### Assignment
Repeat what the lines below say, word for word, and skip every image.

[[ Excerpted data open ]]

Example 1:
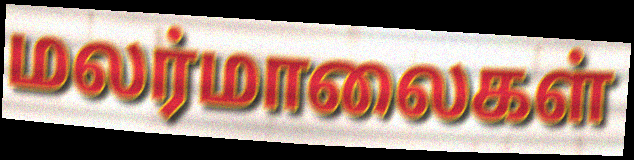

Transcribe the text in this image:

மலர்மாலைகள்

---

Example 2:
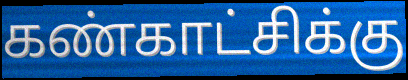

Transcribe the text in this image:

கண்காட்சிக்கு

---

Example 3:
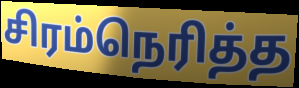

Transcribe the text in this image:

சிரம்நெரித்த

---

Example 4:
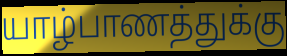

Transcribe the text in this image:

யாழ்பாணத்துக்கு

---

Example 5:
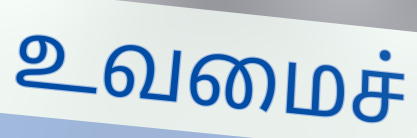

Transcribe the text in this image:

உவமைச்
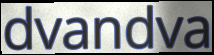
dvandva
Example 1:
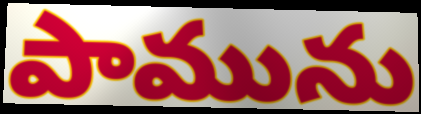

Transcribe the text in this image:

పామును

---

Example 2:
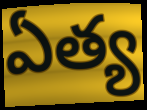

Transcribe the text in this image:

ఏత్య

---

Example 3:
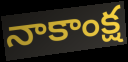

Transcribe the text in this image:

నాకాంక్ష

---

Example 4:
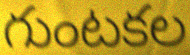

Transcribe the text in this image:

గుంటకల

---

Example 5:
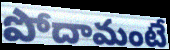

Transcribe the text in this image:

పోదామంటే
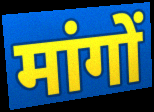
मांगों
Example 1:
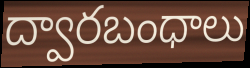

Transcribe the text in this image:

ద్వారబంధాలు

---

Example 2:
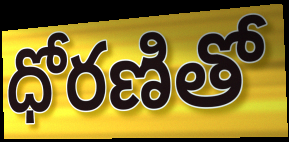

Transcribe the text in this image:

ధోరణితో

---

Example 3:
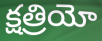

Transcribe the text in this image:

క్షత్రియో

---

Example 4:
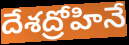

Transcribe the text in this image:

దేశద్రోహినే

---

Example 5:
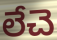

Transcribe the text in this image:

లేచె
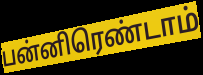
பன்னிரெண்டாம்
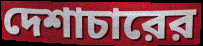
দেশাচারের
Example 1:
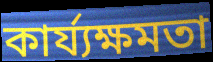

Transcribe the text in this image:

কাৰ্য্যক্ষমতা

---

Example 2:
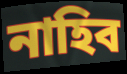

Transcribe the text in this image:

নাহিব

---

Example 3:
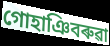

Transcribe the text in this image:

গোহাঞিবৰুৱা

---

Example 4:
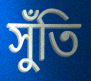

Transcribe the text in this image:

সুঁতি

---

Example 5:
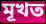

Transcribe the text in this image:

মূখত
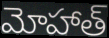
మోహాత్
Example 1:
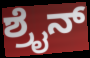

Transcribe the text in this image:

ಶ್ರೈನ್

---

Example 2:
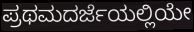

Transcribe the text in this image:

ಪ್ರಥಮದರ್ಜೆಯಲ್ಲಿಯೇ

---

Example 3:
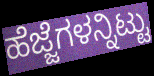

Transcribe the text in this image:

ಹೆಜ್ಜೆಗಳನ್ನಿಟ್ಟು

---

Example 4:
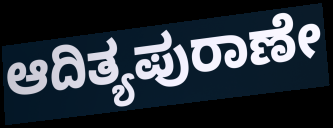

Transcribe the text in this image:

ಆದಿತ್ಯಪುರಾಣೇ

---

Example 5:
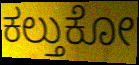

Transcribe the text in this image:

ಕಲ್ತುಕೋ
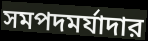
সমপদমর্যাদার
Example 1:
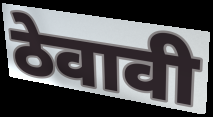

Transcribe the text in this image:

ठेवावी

[[ Excerpted data closed ]]

### Problem solution
Example 1:

Transcribe the text in this image:

மலர்மாலைகள்

---

Example 2:

Transcribe the text in this image:

கண்காட்சிக்கு

---

Example 3:

Transcribe the text in this image:

சிரம்நெரித்த

---

Example 4:

Transcribe the text in this image:

யாழ்பாணத்துக்கு

---

Example 5:

Transcribe the text in this image:

உவமைச்
dvandva
Example 1:

Transcribe the text in this image:

పామును

---

Example 2:

Transcribe the text in this image:

ఏత్య

---

Example 3:

Transcribe the text in this image:

నాకాంక్ష

---

Example 4:

Transcribe the text in this image:

గుంటకల

---

Example 5:

Transcribe the text in this image:

పోదామంటే
मांगों
Example 1:

Transcribe the text in this image:

ద్వారబంధాలు

---

Example 2:

Transcribe the text in this image:

ధోరణితో

---

Example 3:

Transcribe the text in this image:

క్షత్రియో

---

Example 4:

Transcribe the text in this image:

దేశద్రోహినే

---

Example 5:

Transcribe the text in this image:

లేచె
பன்னிரெண்டாம்
দেশাচারের
Example 1:

Transcribe the text in this image:

কাৰ্য্যক্ষমতা

---

Example 2:

Transcribe the text in this image:

নাহিব

---

Example 3:

Transcribe the text in this image:

গোহাঞিবৰুৱা

---

Example 4:

Transcribe the text in this image:

সুঁতি

---

Example 5:

Transcribe the text in this image:

মূখত
మోహాత్
Example 1:

Transcribe the text in this image:

ಶ್ರೈನ್

---

Example 2:

Transcribe the text in this image:

ಪ್ರಥಮದರ್ಜೆಯಲ್ಲಿಯೇ

---

Example 3:

Transcribe the text in this image:

ಹೆಜ್ಜೆಗಳನ್ನಿಟ್ಟು

---

Example 4:

Transcribe the text in this image:

ಆದಿತ್ಯಪುರಾಣೇ

---

Example 5:

Transcribe the text in this image:

ಕಲ್ತುಕೋ
সমপদমর্যাদার
Example 1:

Transcribe the text in this image:

ठेवावी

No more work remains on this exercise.